We knew we were in a modern and advanced society the moment we arrived at the port in Osaka. The whole border control and customs clearing was such a pleasant and civilised experience, one which I don’t think I’ve come across before in any other country. Polite to the point you feel they are friendly and yet very thorough, when we had to take off our shoes the customs officers seemed almost apologetic. This was new and we knew we were in for a very different experience.
We caught the metro to Osaka and to the AirBnB apartment we had rented. Getting a grip on the metro is a must in Japan, so there can be no shying away, best get straight in and get on with it. It’s not the language barrier, or lack of reading Japanese ‘Kanji’ that makes it hard and to some extent we were conditioned after China. Metro maps are available but here is the snag, 3 different companies run the metro lines and each produce a map focusing on their lines ie not all maps show all connections. Confused? We were but after a few days we got the hang of it.
First impression of Osaka was that it looks like a toy town, everything is quaint right down to the little cars, alley-ways and houses.
It was great but we wanted to hit Tokyo first so we quickly moved on catching the bullet train the next day.
Tokyo: Our apartment is in Ueno, a very central and quite traditional area of the city, but in a quiet side street. On the first morning we were woken by voices and music that sounded like a festival. It was exactly that, the annual Kanda Matsuri festival where after a few cups of sake, shrines are carried through the streets on the shoulders of men and a few women of all ages. I can only guess it ends with some more sake at the end of the day.
Tokyo is clean – not clean like other cities – I mean clean and sparkling with everything including the tops of the subway trains, looking polished and totally dust free. The taxis and cars are all waxed, all things are in order without any rush or traffic jams, in fact very little traffic for a city of 22 mil.
It’s efficient, clean and in your face with the big skyscrapers and neon signs. But get into the lane-ways that criss-cross all the main roads and you are surrounded by little restaurants, bars and funny kiosks selling all kinds of strange and tempting food snacks.
Like most big cities Tokyo is made up of areas, each with their own character, but all retain the same relationship between the big avenues and the smaller lane-ways.
Ueno, where we are staying is close to the park and also to Ameyoko, a network of lane-way markets where you can pick up anything from clothes to food and eat at casual Izakaya pubs and restaurants.
Walking the other direction we get to Akiba (Akihabara, the electric city) where anything electrical is on sale, both new and old. Akiba is also home to Anime and Manga (the Japanese caricatures of hot teenage warriors) and computer geeks and just geeks walk out of shops with handfuls of their new booty, be it “e” gadgets or Anime figurines. Many of Tokyo’s maid cafes are also located here.

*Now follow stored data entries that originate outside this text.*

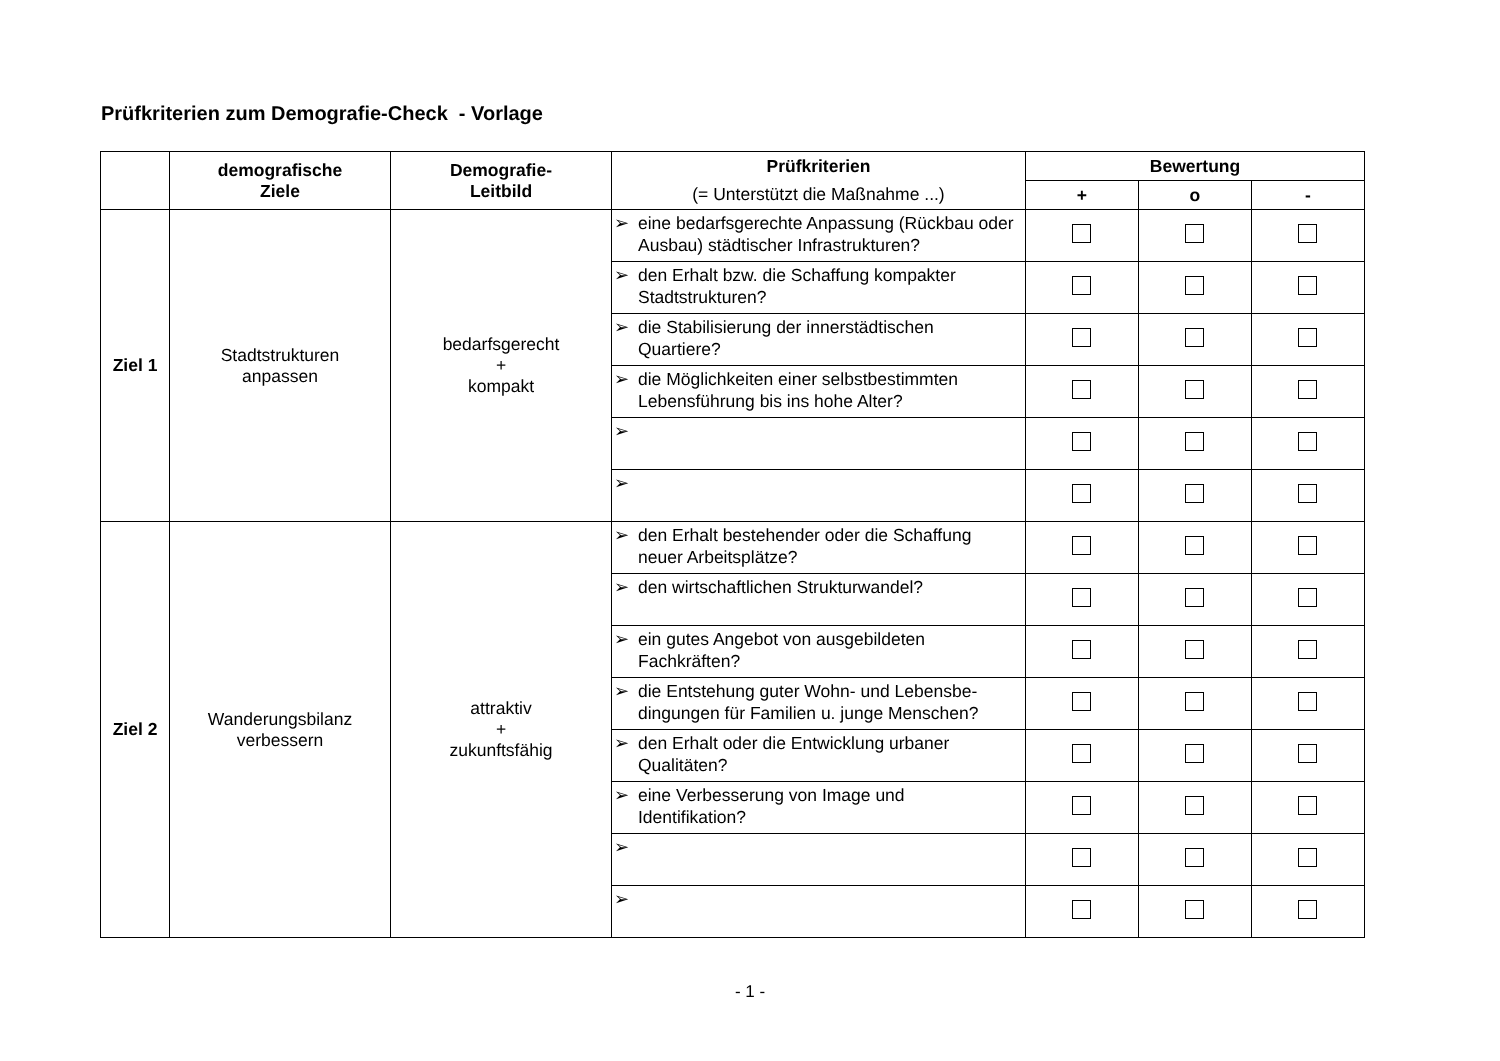Prüfkriterien zum Demografie-Check - Vorlage
| | demografische Ziele | Demografie- Leitbild | Prüfkriterien | Bewertung | | |
| --- | --- | --- | --- | --- | --- | --- |
| | | | (= Unterstützt die Maßnahme ...) | + | o | - |
| Ziel 1 | Stadtstrukturen anpassen | bedarfsgerecht + kompakt | ➢ eine bedarfsgerechte Anpassung (Rückbau oder Ausbau) städtischer Infrastrukturen? | | | |
| | | | ➢ den Erhalt bzw. die Schaffung kompakter Stadtstrukturen? | | | |
| | | | ➢ die Stabilisierung der innerstädtischen Quartiere? | | | |
| | | | ➢ die Möglichkeiten einer selbstbestimmten Lebensführung bis ins hohe Alter? | | | |
| | | | ➢ | | | |
| | | | ➢ | | | |
| Ziel 2 | Wanderungsbilanz verbessern | attraktiv + zukunftsfähig | ➢ den Erhalt bestehender oder die Schaffung neuer Arbeitsplätze? | | | |
| | | | ➢ den wirtschaftlichen Strukturwandel? | | | |
| | | | ➢ ein gutes Angebot von ausgebildeten Fachkräften? | | | |
| | | | ➢ die Entstehung guter Wohn- und Lebensbe-dingungen für Familien u. junge Menschen? | | | |
| | | | ➢ den Erhalt oder die Entwicklung urbaner Qualitäten? | | | |
| | | | ➢ eine Verbesserung von Image und Identifikation? | | | |
| | | | ➢ | | | |
| | | | ➢ | | | |
- 1 -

We had a day of rain, supposedly like Sydney it rains in the warmer months, but we went for a walk in Harajuku, another area of Tokyo that I can only describe as a candy-lane of teenage kitsch. If you are a girl between the ages of 14 to 25 you are in heaven, well I bought my new shoes there, so that says it all.
Ginza, in my books, outdoes all the big cities I have visited including Fifth Avenue in New York with buildings, shops and brand names which we could never afford.
Asakusa which is not far from Ueno, is another delight with its old temple and lane-way after lane-way packed with restaurants and alfresco seating.
On the surface Tokyo is calm and seems to have no stress, and yet if you ask us to describe it (well at this early stage of our visit) I would say it’s like a city on steroids.